Le mur anthropologique

De tels effondrements socio-environnementaux entrainent une nostalgie historique qui consiste à vivre en présence de la disparition. S’agissant des lieux de vie, Glenn Albrecht, dans les années 2000, a fourni un mot à ces émotions anxieuses et éprouvées devant la dégradation ou la perte irréversible du chez-soi : la solastalgie. Et depuis quelques années, la figure de la « ruine » s’est imposée parmi des chercheuses et chercheurs en sciences sociales. L’échelle sociale de l’histoire est désormais terrestre. C’est une situation inédite. L’évènement pandémique est original et troublant par le pont logique qu’il demande de jeter entre la vie quotidienne et la vie sur Terre, entre la santé individuelle et l’environnement global. Cela vaut pour la crise écologique en général : nos gestes les plus anodins se rapportent à des échelles de temps et d’espace considérables. Il faut passer d’une conception de l’histoire humaine où les continents, les forêts et les fleuves sont les décors de son aventure, à une conception
bio-historique où la Terre est devenue la condition de cette aventure.

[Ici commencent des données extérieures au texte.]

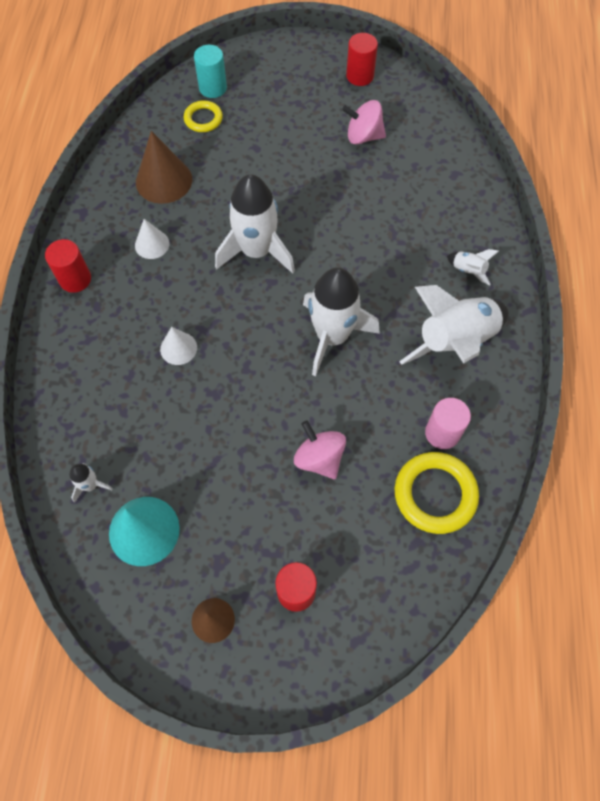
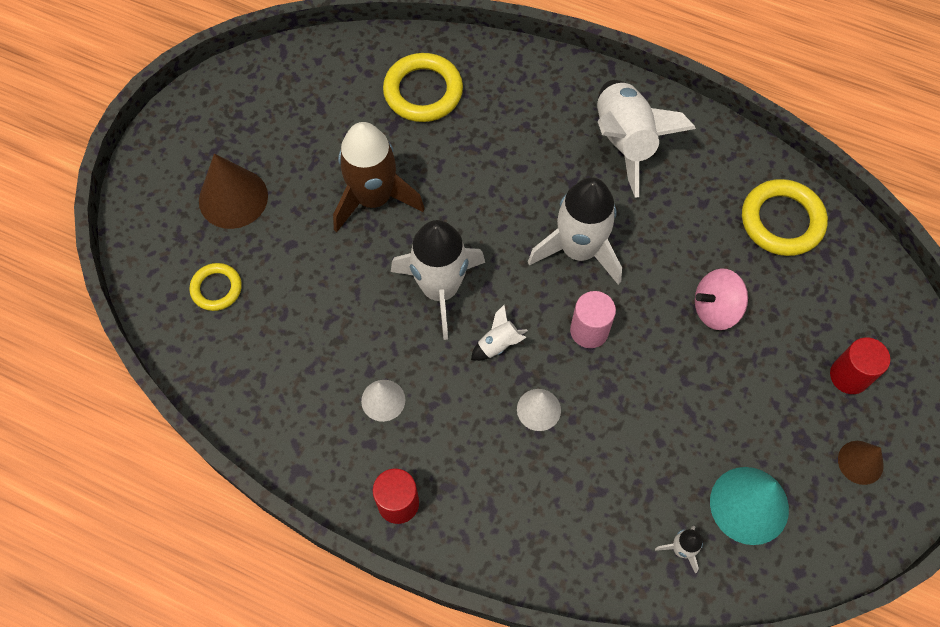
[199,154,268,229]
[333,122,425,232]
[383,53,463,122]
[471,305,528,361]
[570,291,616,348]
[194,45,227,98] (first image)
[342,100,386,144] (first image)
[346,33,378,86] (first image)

C’est là que se situe la difficulté : comment transformer ce moment terrestriel en puissance d’histoire ? Les phénomènes tels que la disparition des insectes, l’asphyxie des océans, le stockage des déchets ou la montée des eaux sont largement invisibles ou imperceptibles, spécialement aux sociétés qui en sont les principales responsables. Ce sont des phénomènes fantomatiques, graduels et tous dépassent l’échelle de l’existence humaine. Ce déterminisme anthropologique rend extrêmement difficile d’agir au-delà de ses intérêts propres. Aussi l’échelle désormais terrienne de l’histoire humaine continue-t-elle d’être vécue comme une histoire sociale des individus au mieux à travers la sanction de la décroissance et le mythe de la transition énergétique.

L’action pro-historique – l’action de vie menée en vue de changer le cours prédictif de l’histoire – est rendue d’autant plus délicate que les causes seront niées, mal identifiées ou taboues. Que faire ? Comment faire ? Très peu d’interventions dans le débat public sont parvenues à faire exister le fait que « l’agriculture intensive… augmente le risque d’épidémies », encore moins à rendre sensible à la montée d’un régime de pandémies en raison du mode d’alimentation dominant. Si on en était là, c’était surtout en raison de notre « manque de respect pour le monde naturel » (Jane Goodall). S’il fallait changer quelque chose, c’était d’abord notre « train de vie ». On redécouvrirait le chant des oiseaux, le silence.

 

Image : © Louis Pelosse

1

Gil Bartholeyns, Le hantement du monde. Zoonose et Pathocène, Dehors, 2021.

2

Gil Bartholeyns, Deux kilos deux, J.C. Lattès, 2019.

3

NDLR. Réunions d’agriculteur·ices visant à l’amélioration de leurs techniques et de leurs productions.

4

NDLR. Notons que la première femme vétérinaire fut diplômée en 1897. L’écriture inclusive ne se justifie donc pas ici.